= Tadoma =

Deafblind communication

Anne Sullivan demonstrating the use of the method with Helen Keller, 1929

Tadoma is a method of communication utilized by deafblind individuals, in which the listener places their little finger on the speaker's lips and their fingers along the jawline. The middle three fingers often fall along the speaker's cheeks with the little finger picking up the vibrations of the speaker's throat. It is sometimes referred to as tactile lipreading, as the listener feels the movement of the lips, the vibrations of the vocal cords, expansion of the cheeks and the warm air produced by nasal phonemes such as 'N' and 'M'. Hand positioning can vary, and it is a sometimes also used by hard-of-hearing people to supplement their remaining hearing.

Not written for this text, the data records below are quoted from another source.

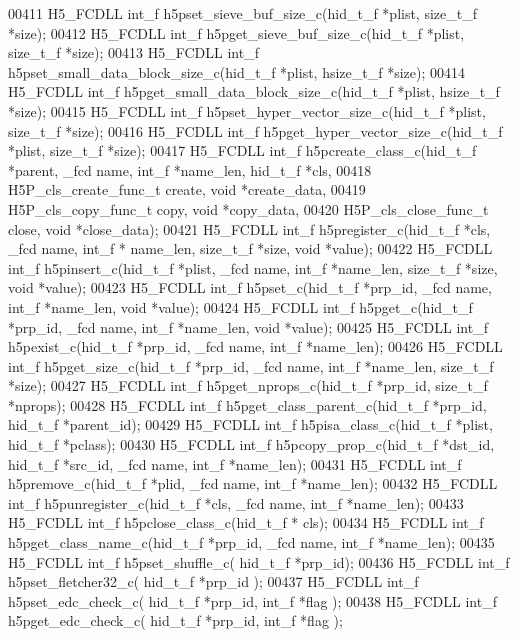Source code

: \begin{DoxyCode}
00411 H5\_FCDLL int\_f h5pset\_sieve\_buf\_size\_c(hid\_t\_f *plist, size\_t\_f *size);
00412 H5\_FCDLL int\_f h5pget\_sieve\_buf\_size\_c(hid\_t\_f *plist, size\_t\_f *size);
00413 H5\_FCDLL int\_f h5pset\_small\_data\_block\_size\_c(hid\_t\_f *plist, hsize\_t\_f *size);
00414 H5\_FCDLL int\_f h5pget\_small\_data\_block\_size\_c(hid\_t\_f *plist, hsize\_t\_f *size);
00415 H5\_FCDLL int\_f h5pset\_hyper\_vector\_size\_c(hid\_t\_f *plist, size\_t\_f *size);
00416 H5\_FCDLL int\_f h5pget\_hyper\_vector\_size\_c(hid\_t\_f *plist, size\_t\_f *size);
00417 H5\_FCDLL int\_f h5pcreate\_class\_c(hid\_t\_f *parent, \_fcd name, int\_f *name\_len, hid\_t\_f *cls,
00418                   H5P\_cls\_create\_func\_t create, \textcolor{keywordtype}{void} *create\_data,
00419                   H5P\_cls\_copy\_func\_t copy, \textcolor{keywordtype}{void} *copy\_data,
00420                   H5P\_cls\_close\_func\_t close, \textcolor{keywordtype}{void} *close\_data);
00421 H5\_FCDLL int\_f h5pregister\_c(hid\_t\_f *cls, \_fcd name, int\_f * name\_len, size\_t\_f *size, \textcolor{keywordtype}{void} *value);
00422 H5\_FCDLL int\_f h5pinsert\_c(hid\_t\_f  *plist, \_fcd name, int\_f *name\_len, size\_t\_f *size, \textcolor{keywordtype}{void} *value);
00423 H5\_FCDLL int\_f h5pset\_c(hid\_t\_f *prp\_id, \_fcd name, int\_f *name\_len, \textcolor{keywordtype}{void} *value);
00424 H5\_FCDLL int\_f h5pget\_c(hid\_t\_f *prp\_id, \_fcd name, int\_f *name\_len, \textcolor{keywordtype}{void} *value);
00425 H5\_FCDLL int\_f h5pexist\_c(hid\_t\_f *prp\_id, \_fcd name, int\_f *name\_len);
00426 H5\_FCDLL int\_f h5pget\_size\_c(hid\_t\_f *prp\_id, \_fcd name, int\_f *name\_len, size\_t\_f *size);
00427 H5\_FCDLL int\_f h5pget\_nprops\_c(hid\_t\_f *prp\_id, size\_t\_f *nprops);
00428 H5\_FCDLL int\_f h5pget\_class\_parent\_c(hid\_t\_f *prp\_id, hid\_t\_f *parent\_id);
00429 H5\_FCDLL int\_f h5pisa\_class\_c(hid\_t\_f *plist, hid\_t\_f *pclass);
00430 H5\_FCDLL int\_f h5pcopy\_prop\_c(hid\_t\_f *dst\_id, hid\_t\_f *src\_id, \_fcd name, int\_f *name\_len);
00431 H5\_FCDLL int\_f h5premove\_c(hid\_t\_f *plid, \_fcd name, int\_f *name\_len);
00432 H5\_FCDLL int\_f h5punregister\_c(hid\_t\_f *cls, \_fcd name, int\_f *name\_len);
00433 H5\_FCDLL int\_f h5pclose\_class\_c(hid\_t\_f * cls);
00434 H5\_FCDLL int\_f h5pget\_class\_name\_c(hid\_t\_f *prp\_id, \_fcd name, int\_f *name\_len);
00435 H5\_FCDLL int\_f h5pset\_shuffle\_c( hid\_t\_f *prp\_id);
00436 H5\_FCDLL int\_f h5pset\_fletcher32\_c( hid\_t\_f *prp\_id );
00437 H5\_FCDLL int\_f h5pset\_edc\_check\_c( hid\_t\_f *prp\_id, int\_f *flag );
00438 H5\_FCDLL int\_f h5pget\_edc\_check\_c( hid\_t\_f *prp\_id, int\_f *flag );

\end{DoxyCode}

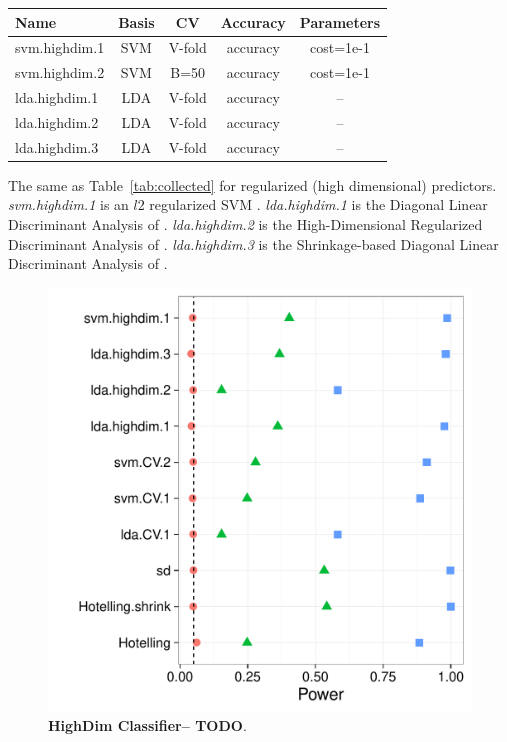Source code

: \documentclass[12pt,a4paper]{article}
\theoremstyle{definition}
\begin{document}
\begin{tcolorbox}
\centering
\begin{tabular}{l|c|c|c|c}
Name & Basis & CV & Accuracy & Parameters\\ 
\hline
\hline
svm.highdim.1 & SVM & V-fold & accuracy & cost=1e-1 \\ 
svm.highdim.2 & SVM & B=50 & accuracy & cost=1e-1 \\ 
lda.highdim.1 & LDA & V-fold & accuracy & -- \\ 
lda.highdim.2 & LDA & V-fold & accuracy & -- \\ 
lda.highdim.3 & LDA & V-fold & accuracy & -- \\ 
\end{tabular} 
\captionsetup{type=table}
\caption{
The same as Table~\ref{tab:collected} for regularized (high dimensional) predictors. 
\emph{svm.highdim.1} is an $l2$ regularized SVM \cite{friedman_regularization_2010}. 
\emph{lda.highdim.1} is the Diagonal Linear Discriminant Analysis of \cite{dudoit_comparison_2002}.
\emph{lda.highdim.2} is the High-Dimensional Regularized Discriminant Analysis of \cite{ramey_high-dimensional_2016}.
\emph{lda.highdim.3} is the Shrinkage-based Diagonal Linear Discriminant Analysis of \cite{pang_shrinkage-based_2009}.
} 
\label{tab:collected_3}
\end{tcolorbox}



\begin{figure}[ht]
\centering
	  \includegraphics[width=0.7\linewidth]{"art/2016-08-12 07:38:43"}
	  \caption{\textbf{HighDim Classifier-- TODO}. } %
	\label{fig:highdim}
\end{figure}
\end{document}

In some cases, especially if the speaker knows sign language, the deafblind listener may use the Tadoma method with one hand on the speaker's face, and their other hand on the speaker’s signing hand to hear the words. In this way, the two methods reinforce each other, increasing the chances of the listener understanding the speaker.

The Tadoma method can also help a deafblind person retain speech skills they may have had otherwise. This can, in special cases, allow deafblind people to acquire entirely new words.

It is a difficult method to learn and use, and is rarely used nowadays. However, a small number of deafblind people still use the Tadoma method in everyday communication.

== History ==
The Tadoma method was invented by American teacher Sophie Alcorn and developed at the Perkins School for the Blind in Massachusetts. It is named after the first two children to whom it was taught: Winthrop "Tad" Chapman and Oma Simpson. It was hoped that the students would learn to speak by trying to reproduce what they felt on the speaker's face and throat while touching their own face.

Helen Keller was a famous user of the method.